Actualité de la critique de Vatican II par Mgr Lefebvre

Source: FSSPX Actualités

Lors de la rencontre organisée le 30 janvier 2021 par le Bureau de la catéchèse de la Conférence épiscopale italienne (CEI), François a réaffirmé que « le Concile est le Magistère de l’Eglise », insistant : « soit vous êtes avec l’Eglise et donc vous suivez le Concile, et si vous ne suivez pas le Concile ou si vous l’interprétez à votre manière, comme vous le souhaitez, vous n’êtes pas avec l’Eglise ». Ce qui pourrait se traduire par : hors du Concile, pas de salut  !

S’appuyant sur une citation de Paul VI, lors de la première assemblée de la CEI qui s’est tenue après le Concile, le pape François a désigné Vatican II comme le « grand catéchisme des temps nouveaux ».

Certes François visait ceux qui, toujours selon Paul VI, veulent « renégocier le Concile pour obtenir plus ». Mais on peut penser que ceux qui veulent ouvrir un débat théologique sur Vatican II pour dénoncer les fractures doctrinales dont il est la cause, sont – eux aussi – dans la ligne de mire du pape.

Dans cette perspective, le livre intitulé L’altro Vaticano II [L’autre Vatican II] que fait paraître le vaticaniste Aldo Maria Valli chez Chorabooks, ne risque pas de recevoir l’imprimatur du pape. Cet ouvrage collectif propose un regard à contre-courant sur le concile Vatican II, « un thème essentiel si l’on veut aborder la question de la crise de l’Eglise et de la foi elle-même », écrit le journaliste italien, rappelant : « Vatican II est issu d’une Eglise qui voulait plaire au monde, comme une mère aimante et douce, fiable et accueillante. Un désir compréhensible, mais qui [dans les faits] a ouvert la porte à l’apostasie. Jésus n’a jamais voulu plaire au monde, ni accorder de rabais d’aucune sorte afin de paraître sympathique et dialoguant. »

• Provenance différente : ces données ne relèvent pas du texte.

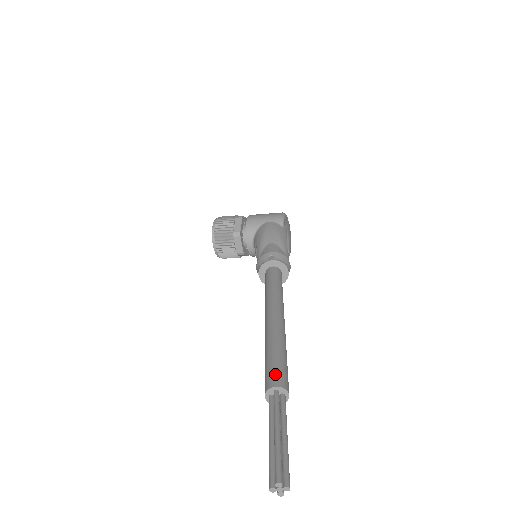
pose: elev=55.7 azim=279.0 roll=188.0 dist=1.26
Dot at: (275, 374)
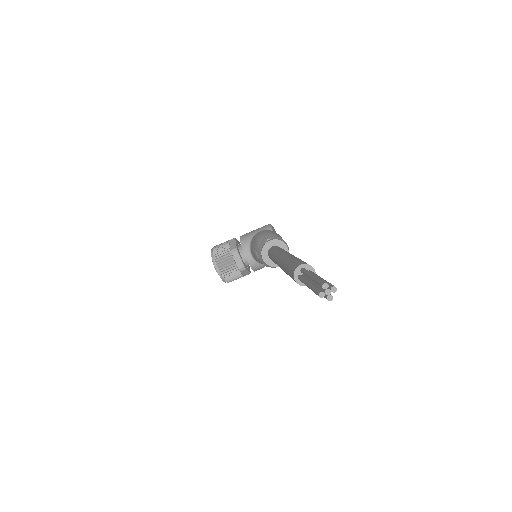
Dot at: (297, 263)
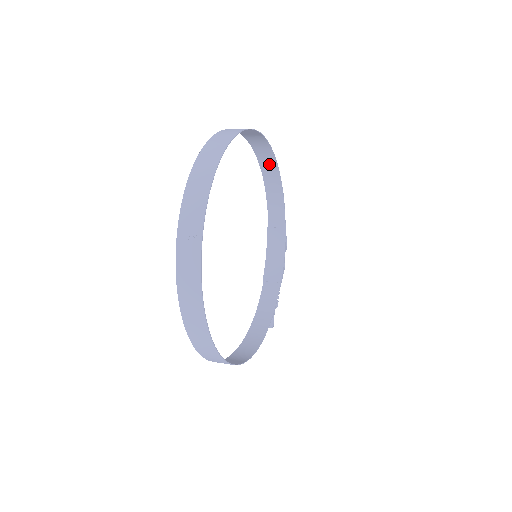
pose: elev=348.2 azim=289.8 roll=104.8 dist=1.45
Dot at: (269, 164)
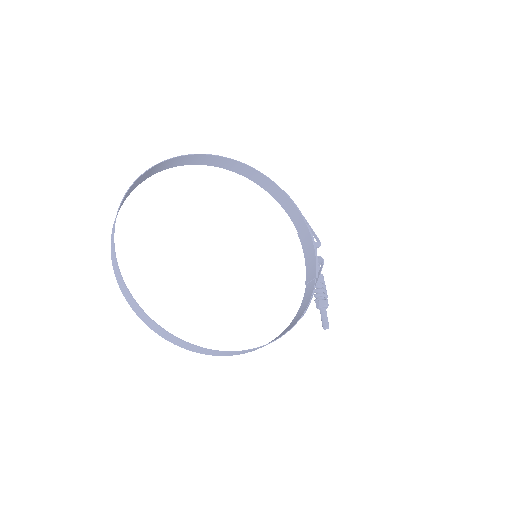
Dot at: (258, 177)
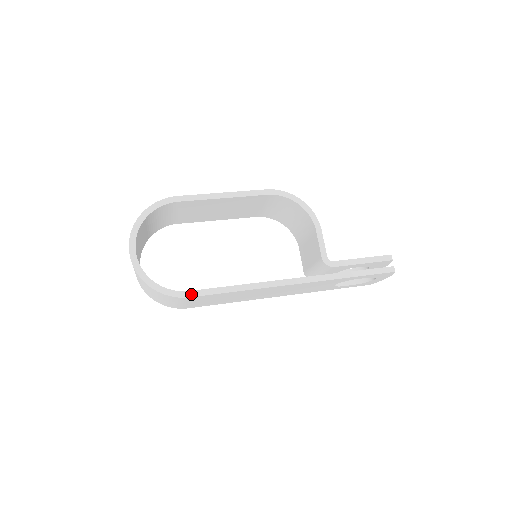
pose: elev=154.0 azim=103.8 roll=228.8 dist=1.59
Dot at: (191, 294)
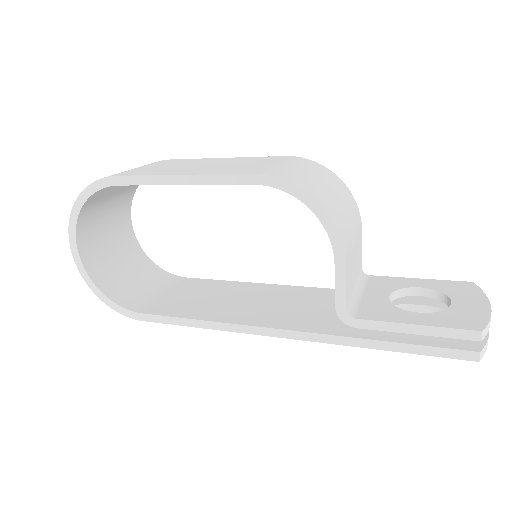
Dot at: (144, 318)
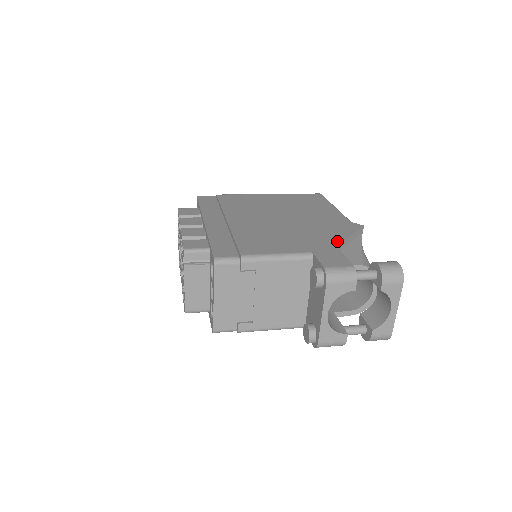
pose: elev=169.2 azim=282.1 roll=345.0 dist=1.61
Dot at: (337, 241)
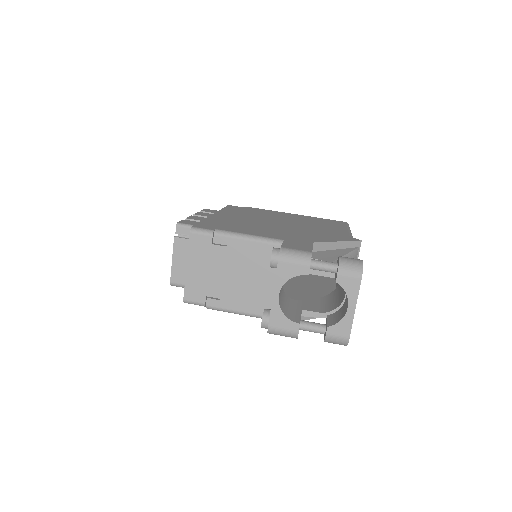
Dot at: (318, 240)
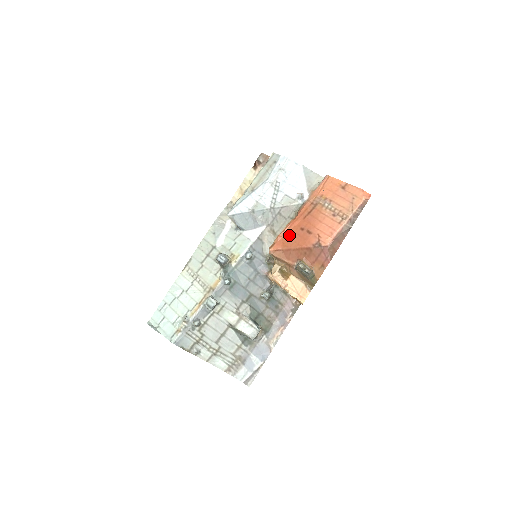
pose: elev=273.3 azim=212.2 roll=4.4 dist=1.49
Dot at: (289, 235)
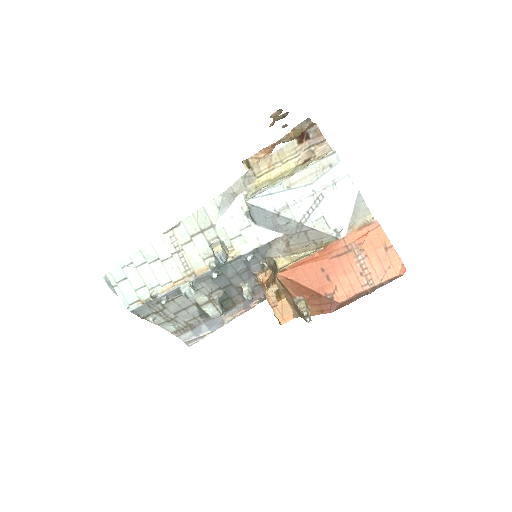
Dot at: (306, 269)
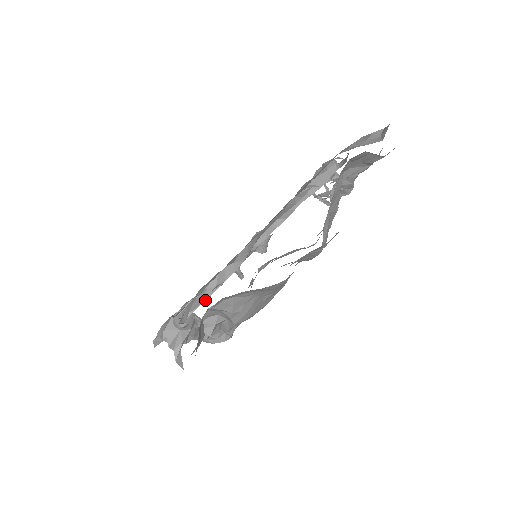
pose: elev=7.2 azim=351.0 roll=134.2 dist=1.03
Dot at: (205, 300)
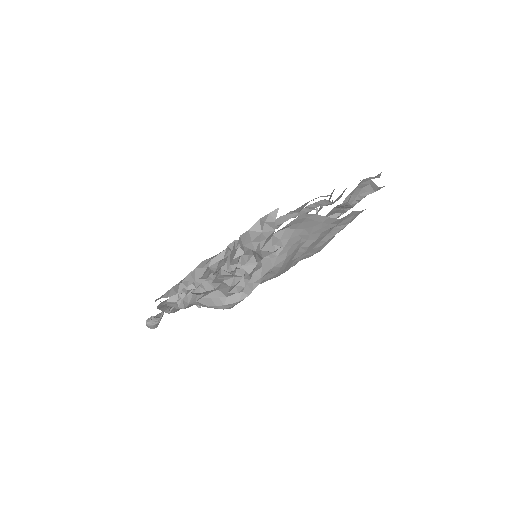
Dot at: (161, 318)
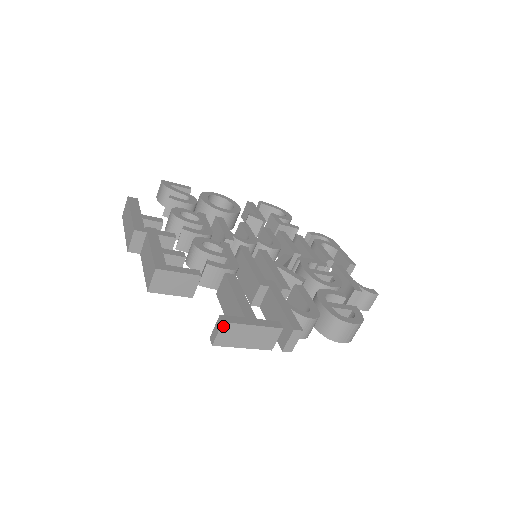
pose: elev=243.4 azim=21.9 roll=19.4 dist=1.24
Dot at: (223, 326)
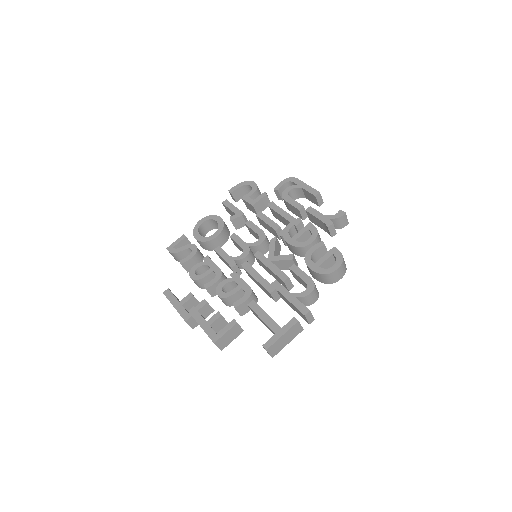
Dot at: (268, 350)
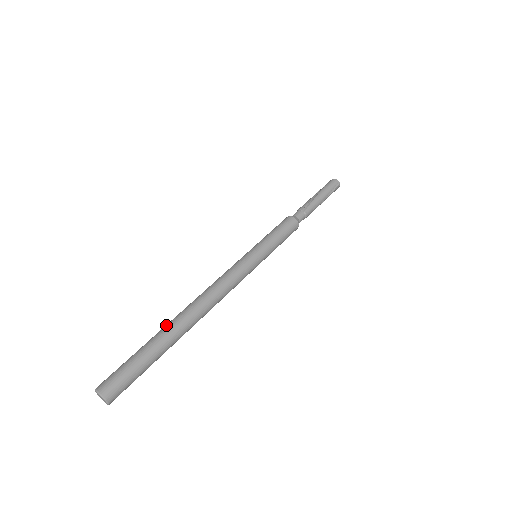
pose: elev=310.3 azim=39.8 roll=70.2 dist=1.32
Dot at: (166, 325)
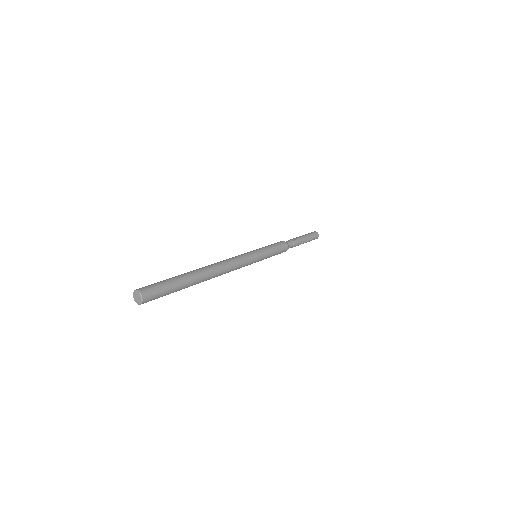
Dot at: occluded
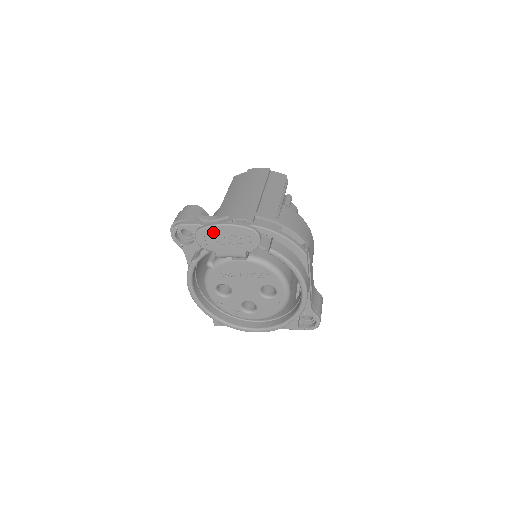
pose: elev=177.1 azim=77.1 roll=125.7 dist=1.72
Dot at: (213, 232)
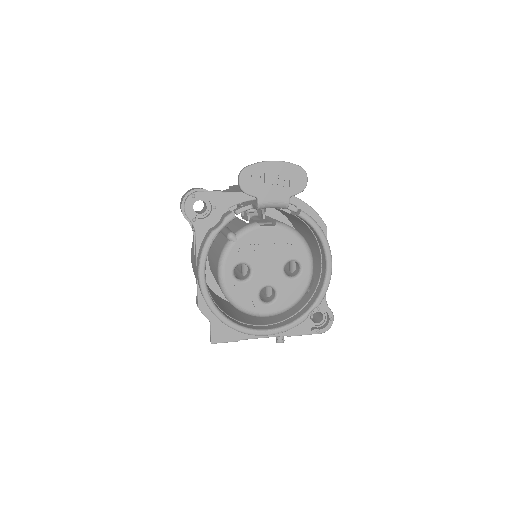
Dot at: (260, 171)
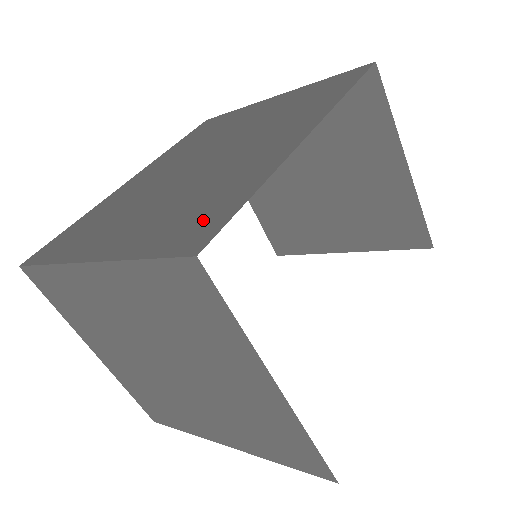
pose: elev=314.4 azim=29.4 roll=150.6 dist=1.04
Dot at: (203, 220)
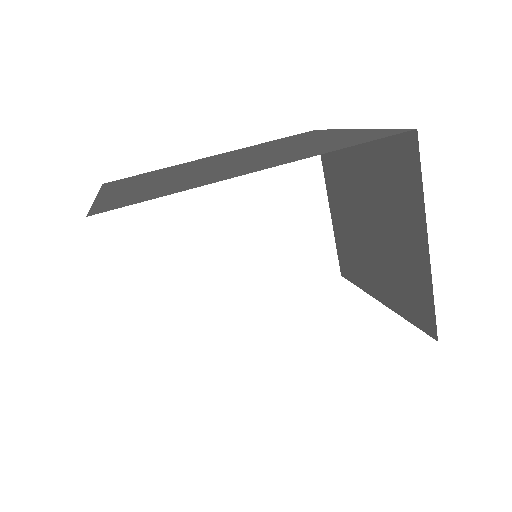
Dot at: (134, 199)
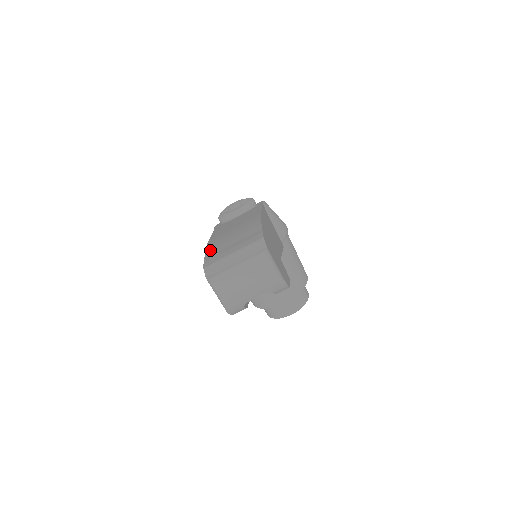
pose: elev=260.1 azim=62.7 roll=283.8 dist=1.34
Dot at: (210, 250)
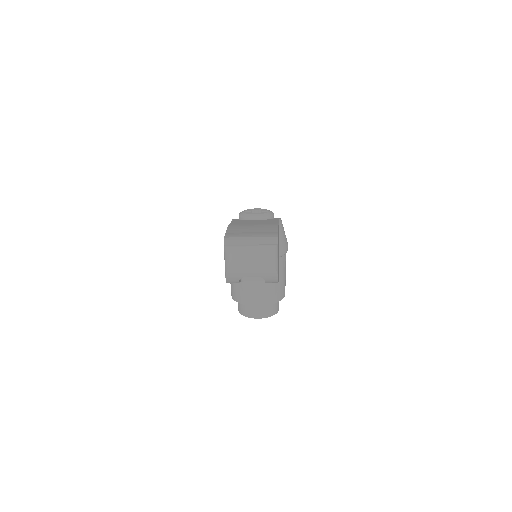
Dot at: (231, 229)
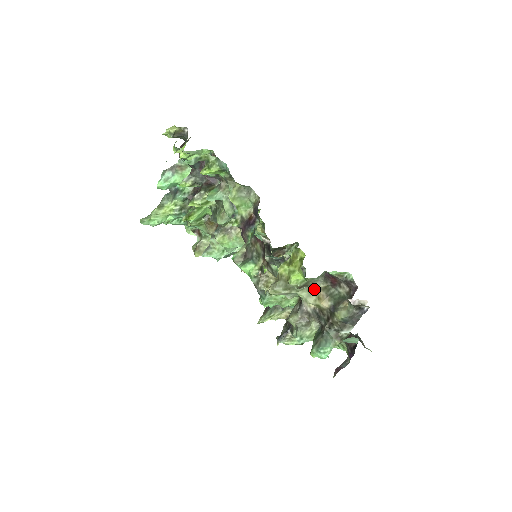
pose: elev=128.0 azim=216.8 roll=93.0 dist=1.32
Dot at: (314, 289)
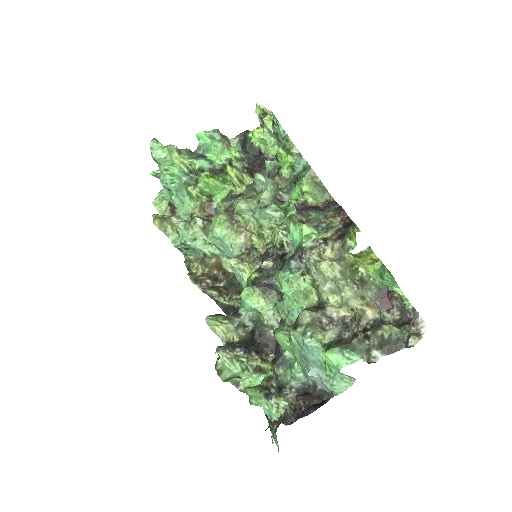
Dot at: (363, 295)
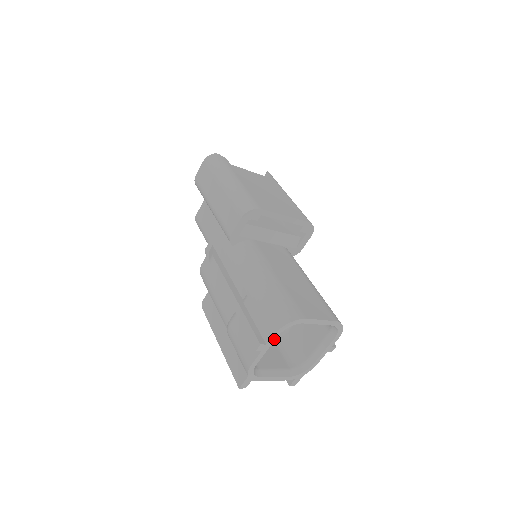
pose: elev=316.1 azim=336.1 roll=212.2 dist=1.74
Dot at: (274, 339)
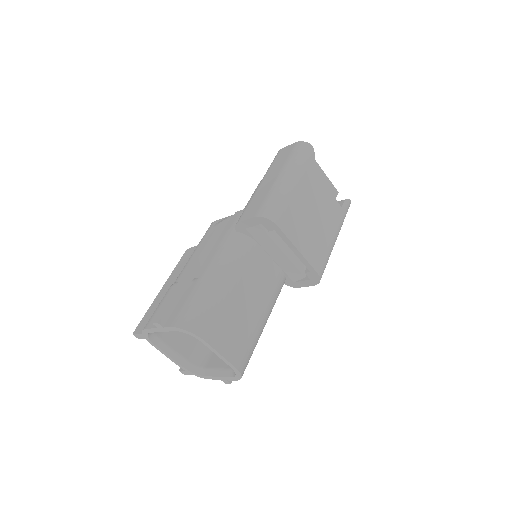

Sur son blogue, le 30 janvier, Aldo Maria Valli souligne la nécessité de « dé-dogmatiser » Vatican II : « un Concile qui se voulait non dogmatique [mais qui] est lui-même devenu un dogme. Si, au contraire, nous parvenons à le considérer comme un événement aux multiples visages, avec les espoirs qu’il nous a donnés, mais aussi avec toutes ses limites intrinsèques et les erreurs de perspective qui l’ont marqué, nous rendrons un bon service à l’Eglise et à la qualité de notre foi. Souvent, le fait de regarder en face les origines de la maladie provoque un sentiment de tristesse, et une impression insidieuse d’échec peut survenir. Néanmoins, cela doit être fait si nous voulons trouver le chemin de la guérison. »

L’ouvrage parvient à rassembler sur ce thème des personnalités aussi diverses, voire divergentes, que Enrico Maria Radaelli, le père Serafino Maria Lanzetta, le père Giovanni Cavalcoli, Fabio Scaffardi, Alessandro Martinetti, Roberto de Mattei, le cardinal Joseph Zen Ze-kiun, Eric Sammons, Mgr Carlo Maria Viganò, Mgr Guido Pozzo, Giovanni Formicola, Don Alberto Strumia, Mgr Athanasius Schneider.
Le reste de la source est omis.